Yep, this sure is one supersonic speeding slab of pure fury, smeared with the grime of their discontent, and it slays. The two Bens, Perrier and Thomas, start out with ‘Heart Attack In My Head’, a fluxing powerhouse that employs smeared sustain over pummelled repeater snare and broken screams to really ram home their point, rip through another 12 tracks that barely scratch the two-minute mark, and finish with the demon nut-crusher, ‘Can’t See, Don’t Care, Don’t Know’, which Perrier uses as an instrument to scrape clean his vocal chords. There’s no rest for the wicked, they say and, at this rate, their arms will be bloody stumps if they tour long with this doozy in their pocket.

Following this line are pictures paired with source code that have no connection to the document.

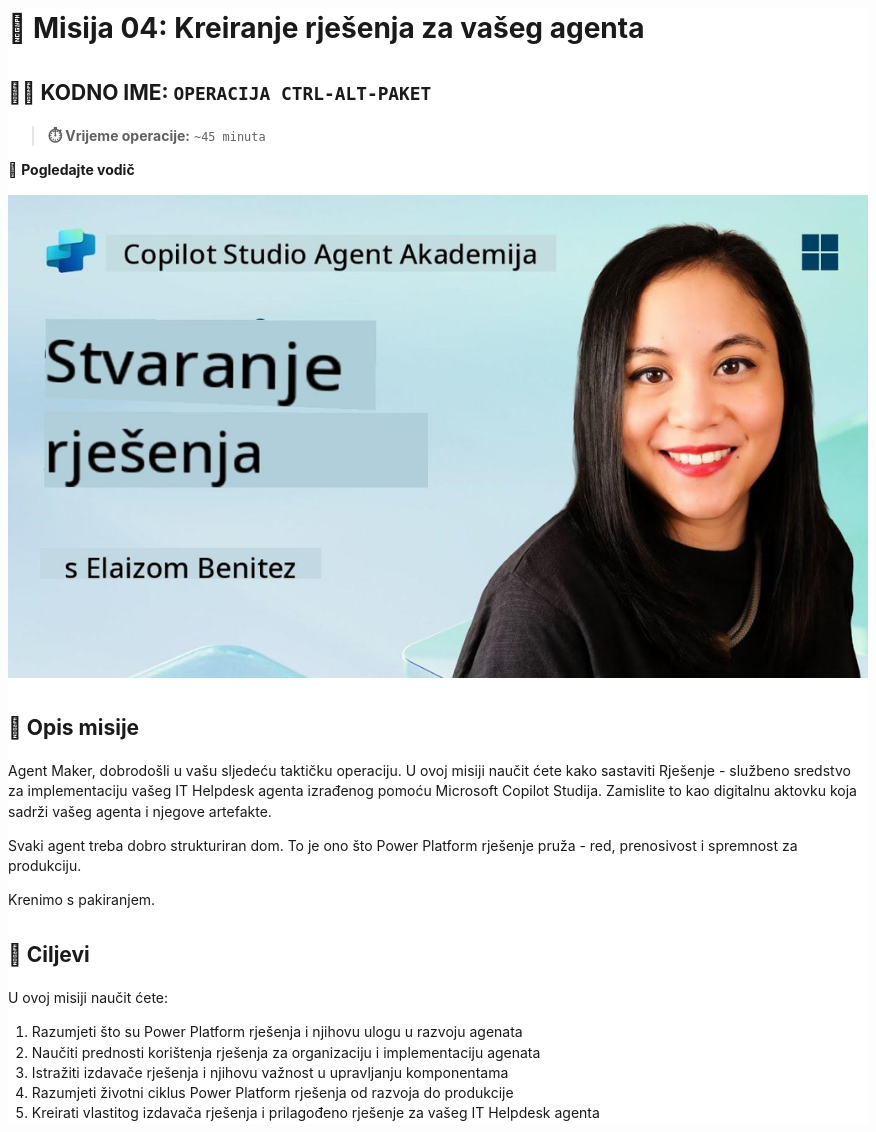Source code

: 
# 🚨 Misija 04: Kreiranje rješenja za vašeg agenta

## 🕵️‍♂️ KODNO IME: `OPERACIJA CTRL-ALT-PAKET`

> **⏱️ Vrijeme operacije:** `~45 minuta`

🎥 **Pogledajte vodič**

[![Video thumbnail za kreiranje rješenja](../../../../../translated_images/video-thumbnail.3d68c6292e459541326e2cadf916f09488731b3cfbcd01de909c4bca9b53b49a.hr.jpg)](https://www.youtube.com/watch?v=1iATbkgfcpU "Pogledajte vodič na YouTubeu")

## 🎯 Opis misije

Agent Maker, dobrodošli u vašu sljedeću taktičku operaciju. U ovoj misiji naučit ćete kako sastaviti Rješenje - službeno sredstvo za implementaciju vašeg IT Helpdesk agenta izrađenog pomoću Microsoft Copilot Studija. Zamislite to kao digitalnu aktovku koja sadrži vašeg agenta i njegove artefakte.

Svaki agent treba dobro strukturiran dom. To je ono što Power Platform rješenje pruža - red, prenosivost i spremnost za produkciju.

Krenimo s pakiranjem.

## 🔎 Ciljevi

U ovoj misiji naučit ćete:

1. Razumjeti što su Power Platform rješenja i njihovu ulogu u razvoju agenata
1. Naučiti prednosti korištenja rješenja za organizaciju i implementaciju agenata
1. Istražiti izdavače rješenja i njihovu važnost u upravljanju komponentama
1. Razumjeti životni ciklus Power Platform rješenja od razvoja do produkcije
1. Kreirati vlastitog izdavača rješenja i prilagođeno rješenje za vašeg IT Helpdesk agenta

Amongst an album that seems conditioned to congeal itself into one heaving mass, with it’s verse-chorus-verse blueprint being strictly adhered to, picking out highlights is a tough call but I sorta dig the eerie opening build to mayhem and vampiric cajones that ‘I Want Your Blood’ sports even if it does seriously cut the cheese. On the flipside, the 1:09 of ‘Frostbiter’ is particularly obnoxious, the sound almost folding in on itself as Perrier’s guitar and vocals slew around, the dB piling up to a crushing climax, whilst ‘Nobody’s Fault But Mine’ teeters on the edge of punk-pop mediocrity before properly dropping it’s shorts on the chorus. They won’t sell a gazillion copies, the odd brainless idiot will no doubt declare that punk is dead, but the ‘Deal will simply shrug, stick one mighty middle finger in the air, and gig with this hatstand-mad collection of bruisers in every nook and cranny they can find and we’ll all naturally flock forth and hail them kings of all they survey once more.